“Institutional Placement” shall mean a preferential issue of units by a listed REIT only to Institutional Investors .
Conditions for issuance A listed REIT may make a preferential issue of units or an institutional placement of units under these guidelines, if it satisfies the following conditions: A resolution of the existing unitholders approving the issue of units, in accordance with Regulation 22(6) of the REIT Regulations has been passed. Units of the same class, which are proposed to be allotted have been listed on a stock exchange for a period of at least six months prior to the date of issuance of notice to its unit holders for convening the meeting to pass the resolutionProvided in case of issuance of units through “institutional placement” the minimum listing period required shall be 12 months.The REIT has obtained in principle approval of the stock exchange(s) for listing of units proposed to be issued under these guidelines. The REIT is in compliance with all the conditions for continuous listing and disclosure obligations under the REIT Regulations and circulars issued thereunder.

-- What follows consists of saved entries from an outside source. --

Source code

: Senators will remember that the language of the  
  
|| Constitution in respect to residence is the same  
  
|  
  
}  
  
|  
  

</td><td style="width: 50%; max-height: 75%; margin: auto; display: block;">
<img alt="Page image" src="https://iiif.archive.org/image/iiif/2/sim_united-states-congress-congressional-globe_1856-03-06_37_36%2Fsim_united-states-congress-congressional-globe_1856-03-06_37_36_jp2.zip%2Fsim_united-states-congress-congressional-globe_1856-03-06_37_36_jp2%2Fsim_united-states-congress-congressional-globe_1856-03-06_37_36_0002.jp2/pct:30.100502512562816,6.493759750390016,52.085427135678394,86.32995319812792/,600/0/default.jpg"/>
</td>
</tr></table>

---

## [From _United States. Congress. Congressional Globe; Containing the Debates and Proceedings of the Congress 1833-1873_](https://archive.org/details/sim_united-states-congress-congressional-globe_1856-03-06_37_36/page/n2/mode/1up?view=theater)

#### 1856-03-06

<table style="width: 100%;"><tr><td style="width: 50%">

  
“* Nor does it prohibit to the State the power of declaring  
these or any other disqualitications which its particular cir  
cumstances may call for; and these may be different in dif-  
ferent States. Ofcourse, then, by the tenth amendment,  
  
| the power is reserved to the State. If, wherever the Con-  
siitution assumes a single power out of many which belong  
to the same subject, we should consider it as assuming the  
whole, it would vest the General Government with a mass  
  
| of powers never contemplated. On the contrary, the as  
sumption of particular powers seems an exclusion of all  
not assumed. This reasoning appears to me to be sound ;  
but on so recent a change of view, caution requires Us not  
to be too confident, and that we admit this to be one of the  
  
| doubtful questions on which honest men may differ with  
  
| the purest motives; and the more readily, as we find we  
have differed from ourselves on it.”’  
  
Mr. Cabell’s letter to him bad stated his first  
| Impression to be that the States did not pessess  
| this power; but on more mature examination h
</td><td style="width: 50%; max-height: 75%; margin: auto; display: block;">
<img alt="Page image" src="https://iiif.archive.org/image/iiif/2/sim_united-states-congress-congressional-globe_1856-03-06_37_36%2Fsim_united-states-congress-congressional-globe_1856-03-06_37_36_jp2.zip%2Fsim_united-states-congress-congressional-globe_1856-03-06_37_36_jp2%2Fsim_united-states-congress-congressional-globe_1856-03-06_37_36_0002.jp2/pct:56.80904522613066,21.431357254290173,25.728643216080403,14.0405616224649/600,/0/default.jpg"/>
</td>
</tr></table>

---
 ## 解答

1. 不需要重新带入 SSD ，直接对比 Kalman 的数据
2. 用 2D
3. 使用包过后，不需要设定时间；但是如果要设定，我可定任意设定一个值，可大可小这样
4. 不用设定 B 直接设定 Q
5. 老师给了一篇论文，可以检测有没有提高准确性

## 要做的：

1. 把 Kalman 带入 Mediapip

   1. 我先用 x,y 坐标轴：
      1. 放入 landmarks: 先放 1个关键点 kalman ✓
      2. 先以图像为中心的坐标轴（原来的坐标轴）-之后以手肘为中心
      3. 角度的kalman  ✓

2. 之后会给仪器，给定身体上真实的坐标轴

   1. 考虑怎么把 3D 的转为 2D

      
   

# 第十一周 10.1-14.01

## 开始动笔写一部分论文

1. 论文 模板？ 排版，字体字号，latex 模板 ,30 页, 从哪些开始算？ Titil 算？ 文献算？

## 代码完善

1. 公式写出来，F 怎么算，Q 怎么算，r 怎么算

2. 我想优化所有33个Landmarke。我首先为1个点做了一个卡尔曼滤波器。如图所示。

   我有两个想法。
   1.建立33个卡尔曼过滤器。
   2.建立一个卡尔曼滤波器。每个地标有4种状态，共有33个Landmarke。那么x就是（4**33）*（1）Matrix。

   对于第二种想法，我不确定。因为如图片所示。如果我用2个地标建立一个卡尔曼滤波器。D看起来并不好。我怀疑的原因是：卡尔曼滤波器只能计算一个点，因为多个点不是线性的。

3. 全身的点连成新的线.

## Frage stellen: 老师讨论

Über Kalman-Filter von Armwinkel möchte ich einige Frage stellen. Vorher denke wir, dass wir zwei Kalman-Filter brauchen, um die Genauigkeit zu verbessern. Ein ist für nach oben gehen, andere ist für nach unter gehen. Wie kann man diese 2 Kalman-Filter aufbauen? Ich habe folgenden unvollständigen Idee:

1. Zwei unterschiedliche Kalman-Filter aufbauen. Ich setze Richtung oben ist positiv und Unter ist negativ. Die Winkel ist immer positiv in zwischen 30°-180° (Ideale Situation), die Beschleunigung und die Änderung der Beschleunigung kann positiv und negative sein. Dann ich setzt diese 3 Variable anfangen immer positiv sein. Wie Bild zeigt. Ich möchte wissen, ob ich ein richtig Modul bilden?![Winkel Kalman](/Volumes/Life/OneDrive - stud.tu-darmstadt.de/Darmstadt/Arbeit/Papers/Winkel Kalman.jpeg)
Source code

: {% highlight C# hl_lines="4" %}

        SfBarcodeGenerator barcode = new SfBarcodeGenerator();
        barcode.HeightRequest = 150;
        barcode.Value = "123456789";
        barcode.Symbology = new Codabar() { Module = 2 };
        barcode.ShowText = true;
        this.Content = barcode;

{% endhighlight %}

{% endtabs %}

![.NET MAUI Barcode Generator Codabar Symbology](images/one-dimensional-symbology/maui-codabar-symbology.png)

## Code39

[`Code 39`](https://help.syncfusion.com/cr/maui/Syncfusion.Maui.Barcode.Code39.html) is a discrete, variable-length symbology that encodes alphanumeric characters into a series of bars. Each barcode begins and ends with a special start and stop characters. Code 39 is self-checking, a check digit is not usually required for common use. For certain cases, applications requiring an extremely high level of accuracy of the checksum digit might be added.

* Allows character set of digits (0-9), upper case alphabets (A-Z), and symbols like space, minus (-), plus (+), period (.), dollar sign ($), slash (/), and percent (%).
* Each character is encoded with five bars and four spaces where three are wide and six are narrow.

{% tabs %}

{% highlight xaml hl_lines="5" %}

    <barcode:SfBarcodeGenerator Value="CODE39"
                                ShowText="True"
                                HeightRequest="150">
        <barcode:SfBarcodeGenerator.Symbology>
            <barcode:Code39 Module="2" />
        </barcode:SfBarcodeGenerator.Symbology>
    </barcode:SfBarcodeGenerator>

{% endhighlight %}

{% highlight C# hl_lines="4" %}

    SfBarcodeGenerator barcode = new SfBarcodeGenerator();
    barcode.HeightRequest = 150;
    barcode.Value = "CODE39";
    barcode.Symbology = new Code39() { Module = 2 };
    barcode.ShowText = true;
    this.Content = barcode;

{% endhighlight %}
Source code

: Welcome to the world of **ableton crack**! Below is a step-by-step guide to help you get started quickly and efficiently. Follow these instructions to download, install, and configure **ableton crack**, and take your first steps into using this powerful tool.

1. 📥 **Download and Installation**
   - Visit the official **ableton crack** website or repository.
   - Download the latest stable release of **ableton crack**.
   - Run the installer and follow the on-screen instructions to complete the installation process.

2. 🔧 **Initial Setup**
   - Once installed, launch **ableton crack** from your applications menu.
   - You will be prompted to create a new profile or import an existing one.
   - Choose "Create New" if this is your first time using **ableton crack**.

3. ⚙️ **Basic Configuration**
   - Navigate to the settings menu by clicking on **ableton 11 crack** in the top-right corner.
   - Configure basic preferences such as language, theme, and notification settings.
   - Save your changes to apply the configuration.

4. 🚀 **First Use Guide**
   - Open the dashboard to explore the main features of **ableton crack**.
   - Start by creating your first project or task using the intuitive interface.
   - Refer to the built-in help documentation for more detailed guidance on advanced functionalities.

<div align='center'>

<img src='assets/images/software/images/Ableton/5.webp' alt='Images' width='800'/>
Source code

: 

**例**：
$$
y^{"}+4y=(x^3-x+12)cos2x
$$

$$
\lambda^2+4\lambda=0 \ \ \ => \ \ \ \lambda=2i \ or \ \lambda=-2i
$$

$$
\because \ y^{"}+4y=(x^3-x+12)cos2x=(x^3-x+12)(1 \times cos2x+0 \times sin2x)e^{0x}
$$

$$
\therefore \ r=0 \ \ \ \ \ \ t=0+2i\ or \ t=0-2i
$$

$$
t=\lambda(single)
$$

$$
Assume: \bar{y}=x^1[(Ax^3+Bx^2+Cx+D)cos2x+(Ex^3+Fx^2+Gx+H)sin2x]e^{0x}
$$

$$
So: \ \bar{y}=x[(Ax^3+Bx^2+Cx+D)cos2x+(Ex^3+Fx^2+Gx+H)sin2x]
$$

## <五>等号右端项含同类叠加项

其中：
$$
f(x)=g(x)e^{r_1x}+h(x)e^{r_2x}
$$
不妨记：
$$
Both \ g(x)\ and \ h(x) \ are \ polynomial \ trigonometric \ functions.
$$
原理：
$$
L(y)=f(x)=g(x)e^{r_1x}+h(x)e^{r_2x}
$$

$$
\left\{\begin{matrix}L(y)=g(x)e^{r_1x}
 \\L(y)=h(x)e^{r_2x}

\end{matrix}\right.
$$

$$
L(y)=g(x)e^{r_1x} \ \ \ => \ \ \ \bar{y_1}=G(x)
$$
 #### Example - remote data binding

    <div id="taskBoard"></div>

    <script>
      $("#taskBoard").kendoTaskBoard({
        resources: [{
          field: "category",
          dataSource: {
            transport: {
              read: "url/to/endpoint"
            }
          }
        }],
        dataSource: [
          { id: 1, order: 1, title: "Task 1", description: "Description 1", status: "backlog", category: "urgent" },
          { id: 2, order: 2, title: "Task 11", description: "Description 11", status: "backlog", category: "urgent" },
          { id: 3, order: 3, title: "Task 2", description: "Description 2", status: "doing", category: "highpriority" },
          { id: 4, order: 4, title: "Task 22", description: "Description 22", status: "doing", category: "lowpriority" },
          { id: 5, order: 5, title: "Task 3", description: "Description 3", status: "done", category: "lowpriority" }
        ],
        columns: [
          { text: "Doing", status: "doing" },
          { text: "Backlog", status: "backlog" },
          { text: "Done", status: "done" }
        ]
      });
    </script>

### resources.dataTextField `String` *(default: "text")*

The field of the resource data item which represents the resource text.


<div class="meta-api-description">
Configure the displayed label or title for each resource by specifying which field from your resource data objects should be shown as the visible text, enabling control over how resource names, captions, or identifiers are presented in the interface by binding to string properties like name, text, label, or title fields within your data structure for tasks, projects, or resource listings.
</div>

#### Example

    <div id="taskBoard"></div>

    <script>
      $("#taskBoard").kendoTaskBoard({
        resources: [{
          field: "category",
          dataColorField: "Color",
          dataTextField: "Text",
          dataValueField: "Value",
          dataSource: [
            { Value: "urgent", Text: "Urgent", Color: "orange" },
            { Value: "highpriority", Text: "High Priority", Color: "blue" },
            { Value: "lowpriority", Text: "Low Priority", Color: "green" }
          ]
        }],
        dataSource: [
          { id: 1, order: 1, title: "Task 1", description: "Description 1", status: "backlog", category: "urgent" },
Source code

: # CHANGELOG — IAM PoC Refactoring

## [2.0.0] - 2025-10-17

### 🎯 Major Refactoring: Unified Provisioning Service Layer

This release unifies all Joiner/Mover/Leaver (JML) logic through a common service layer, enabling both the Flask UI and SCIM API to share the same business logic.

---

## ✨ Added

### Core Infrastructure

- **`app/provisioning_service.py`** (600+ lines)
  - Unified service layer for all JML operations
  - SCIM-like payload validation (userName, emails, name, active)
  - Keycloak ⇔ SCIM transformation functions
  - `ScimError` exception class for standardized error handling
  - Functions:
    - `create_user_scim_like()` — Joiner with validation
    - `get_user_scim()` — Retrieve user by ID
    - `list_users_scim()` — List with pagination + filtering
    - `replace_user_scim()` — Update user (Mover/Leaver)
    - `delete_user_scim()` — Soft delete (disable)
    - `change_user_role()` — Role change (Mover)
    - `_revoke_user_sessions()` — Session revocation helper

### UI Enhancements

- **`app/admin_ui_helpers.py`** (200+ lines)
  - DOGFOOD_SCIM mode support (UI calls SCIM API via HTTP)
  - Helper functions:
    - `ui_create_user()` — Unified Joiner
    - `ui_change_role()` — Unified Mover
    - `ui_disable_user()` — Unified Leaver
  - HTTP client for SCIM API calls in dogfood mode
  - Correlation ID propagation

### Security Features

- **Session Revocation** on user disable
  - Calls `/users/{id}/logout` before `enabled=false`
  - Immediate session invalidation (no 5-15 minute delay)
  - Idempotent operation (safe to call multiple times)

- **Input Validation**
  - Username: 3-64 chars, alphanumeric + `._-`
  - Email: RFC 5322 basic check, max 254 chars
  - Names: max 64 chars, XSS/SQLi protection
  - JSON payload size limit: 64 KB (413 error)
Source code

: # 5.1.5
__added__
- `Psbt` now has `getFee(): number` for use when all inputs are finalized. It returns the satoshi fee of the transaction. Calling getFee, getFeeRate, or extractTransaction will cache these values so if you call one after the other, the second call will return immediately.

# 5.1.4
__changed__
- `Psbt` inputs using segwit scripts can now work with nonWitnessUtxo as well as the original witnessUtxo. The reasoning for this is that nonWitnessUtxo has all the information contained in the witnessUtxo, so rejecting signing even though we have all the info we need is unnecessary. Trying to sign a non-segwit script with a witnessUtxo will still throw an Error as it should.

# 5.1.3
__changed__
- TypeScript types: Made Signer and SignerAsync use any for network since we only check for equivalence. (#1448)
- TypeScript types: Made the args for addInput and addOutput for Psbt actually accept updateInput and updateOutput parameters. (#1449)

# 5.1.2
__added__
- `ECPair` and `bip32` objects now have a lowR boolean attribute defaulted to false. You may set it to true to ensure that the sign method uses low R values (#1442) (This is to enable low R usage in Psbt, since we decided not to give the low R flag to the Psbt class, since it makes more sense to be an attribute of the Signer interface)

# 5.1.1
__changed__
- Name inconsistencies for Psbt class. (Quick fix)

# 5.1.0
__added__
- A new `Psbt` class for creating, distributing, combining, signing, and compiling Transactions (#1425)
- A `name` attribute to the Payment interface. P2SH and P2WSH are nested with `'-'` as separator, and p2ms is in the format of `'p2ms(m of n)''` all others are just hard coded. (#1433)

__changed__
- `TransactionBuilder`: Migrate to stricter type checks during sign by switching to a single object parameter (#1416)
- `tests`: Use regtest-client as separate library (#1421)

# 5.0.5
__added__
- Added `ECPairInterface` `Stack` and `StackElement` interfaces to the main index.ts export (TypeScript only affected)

None of the respective promoters or partners or directors of the sponsor(s) or manager or trustee of the REIT is a fugitive economic offender declared under section 12 of the Fugitive Economic Offenders Act, 2018 .The REIT shall not make any subsequent institutional placement until the expiry of six months from the date of the prior institutional placement made pursuant to one or more special resolutions.
Manner of issuance of units Any issuance of units under these guidelines shall be done in the following manner: The units shall be allotted in the dematerialized form only and shall be listed on the stock exchange(s) where the units of the REIT are listed.
Any offer or allotment through private placement shall not be made to more than 200 investors (excluding institutional investors) in a financial year. Other than to the extent of the issue of units that is proposed to be made for consideration other than cash, full consideration for the units issued shall be paid by the prospective allottees prior to the allotment of the units, through banking channels. All such monies shall be kept by the Trustee in a separate bank account in the name of the REIT and shall only be utilized for adjustment against allotment of units or refund of money to the applicants till the time such units are listed. The minimum allotment and trading lot for units issued shall be equivalent to the minimum allotment and trading lot as applicable to the units of the same class, under the extant provisions of the REIT Regulations or circulars issued thereunder. Post allotment, the REIT shall make an application for listing of the units to the stock exchange(s) and the units shall be listed within seven days from the date of allotment: Provided that where the REIT fails to list the units within the specified time, the monies received shall be refunded through verifiable means within twenty days from the date of allotment, and if any such money is not repaid within such time after the issuer becomes liable to repay it, the REIT and the manager and its director or partner who is an officer in default shall, on and from the expiry of the twentieth day, be jointly and severally liable to repay that money with interest at the rate of fifteen percent per annum. The REIT shall file an allotment report with SEBI within seven days of allotment of the units providing details of the allottees and allotment made. Placement document, if applicable, shall also be filed with the Board along with the allotment report.
The issue of units shall comply with the conditions and manner of allotment for preferential issue units and institutional placement as provided.